◆ Objective
Rewrite the following lines as a numbered list, leaving out any blank lines.

━━━━━ Data in this exercise ━━━━━

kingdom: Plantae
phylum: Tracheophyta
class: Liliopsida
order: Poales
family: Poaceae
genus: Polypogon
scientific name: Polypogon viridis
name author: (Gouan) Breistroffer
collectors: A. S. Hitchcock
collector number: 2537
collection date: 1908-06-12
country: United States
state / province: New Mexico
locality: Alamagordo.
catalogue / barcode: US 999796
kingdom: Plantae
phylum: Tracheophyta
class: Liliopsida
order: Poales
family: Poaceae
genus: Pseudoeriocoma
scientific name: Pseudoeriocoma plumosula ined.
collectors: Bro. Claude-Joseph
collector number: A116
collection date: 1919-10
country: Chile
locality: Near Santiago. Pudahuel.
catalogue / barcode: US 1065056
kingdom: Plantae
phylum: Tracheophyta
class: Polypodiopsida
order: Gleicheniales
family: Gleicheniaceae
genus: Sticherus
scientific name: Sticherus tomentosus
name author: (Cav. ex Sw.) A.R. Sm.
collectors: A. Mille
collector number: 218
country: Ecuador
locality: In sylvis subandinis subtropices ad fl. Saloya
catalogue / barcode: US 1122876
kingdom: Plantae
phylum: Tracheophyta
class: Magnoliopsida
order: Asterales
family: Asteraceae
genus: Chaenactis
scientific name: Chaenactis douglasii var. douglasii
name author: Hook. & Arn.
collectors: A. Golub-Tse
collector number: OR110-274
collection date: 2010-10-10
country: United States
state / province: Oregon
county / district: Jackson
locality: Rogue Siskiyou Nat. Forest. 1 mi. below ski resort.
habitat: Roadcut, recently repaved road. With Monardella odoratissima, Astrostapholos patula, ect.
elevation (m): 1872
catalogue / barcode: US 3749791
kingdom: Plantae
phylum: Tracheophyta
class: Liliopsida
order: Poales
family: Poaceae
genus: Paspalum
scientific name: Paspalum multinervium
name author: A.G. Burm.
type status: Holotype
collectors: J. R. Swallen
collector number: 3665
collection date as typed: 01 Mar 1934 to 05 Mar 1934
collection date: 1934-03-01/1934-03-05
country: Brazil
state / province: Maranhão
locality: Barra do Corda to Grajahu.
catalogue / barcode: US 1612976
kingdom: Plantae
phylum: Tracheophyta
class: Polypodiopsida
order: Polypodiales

━━━━━

◆ The completed task
1. kingdom: Plantae
2. phylum: Tracheophyta
3. class: Liliopsida
4. order: Poales
5. family: Poaceae
6. genus: Polypogon
7. scientific name: Polypogon viridis
8. name author: (Gouan) Breistroffer
9. collectors: A. S. Hitchcock
10. collector number: 2537
11. collection date: 1908-06-12
12. country: United States
13. state / province: New Mexico
14. locality: Alamagordo.
15. catalogue / barcode: US 999796
16. kingdom: Plantae
17. phylum: Tracheophyta
18. class: Liliopsida
19. order: Poales
20. family: Poaceae
21. genus: Pseudoeriocoma
22. scientific name: Pseudoeriocoma plumosula ined.
23. collectors: Bro. Claude-Joseph
24. collector number: A116
25. collection date: 1919-10
26. country: Chile
27. locality: Near Santiago. Pudahuel.
28. catalogue / barcode: US 1065056
29. kingdom: Plantae
30. phylum: Tracheophyta
31. class: Polypodiopsida
32. order: Gleicheniales
33. family: Gleicheniaceae
34. genus: Sticherus
35. scientific name: Sticherus tomentosus
36. name author: (Cav. ex Sw.) A.R. Sm.
37. collectors: A. Mille
38. collector number: 218
39. country: Ecuador
40. locality: In sylvis subandinis subtropices ad fl. Saloya
41. catalogue / barcode: US 1122876
42. kingdom: Plantae
43. phylum: Tracheophyta
44. class: Magnoliopsida
45. order: Asterales
46. family: Asteraceae
47. genus: Chaenactis
48. scientific name: Chaenactis douglasii var. douglasii
49. name author: Hook. & Arn.
50. collectors: A. Golub-Tse
51. collector number: OR110-274
52. collection date: 2010-10-10
53. country: United States
54. state / province: Oregon
55. county / district: Jackson
56. locality: Rogue Siskiyou Nat. Forest. 1 mi. below ski resort.
57. habitat: Roadcut, recently repaved road. With Monardella odoratissima, Astrostapholos patula, ect.
58. elevation (m): 1872
59. catalogue / barcode: US 3749791
60. kingdom: Plantae
61. phylum: Tracheophyta
62. class: Liliopsida
63. order: Poales
64. family: Poaceae
65. genus: Paspalum
66. scientific name: Paspalum multinervium
67. name author: A.G. Burm.
68. type status: Holotype
69. collectors: J. R. Swallen
70. collector number: 3665
71. collection date as typed: 01 Mar 1934 to 05 Mar 1934
72. collection date: 1934-03-01/1934-03-05
73. country: Brazil
74. state / province: Maranhão
75. locality: Barra do Corda to Grajahu.
76. catalogue / barcode: US 1612976
77. kingdom: Plantae
78. phylum: Tracheophyta
79. class: Polypodiopsida
80. order: Polypodiales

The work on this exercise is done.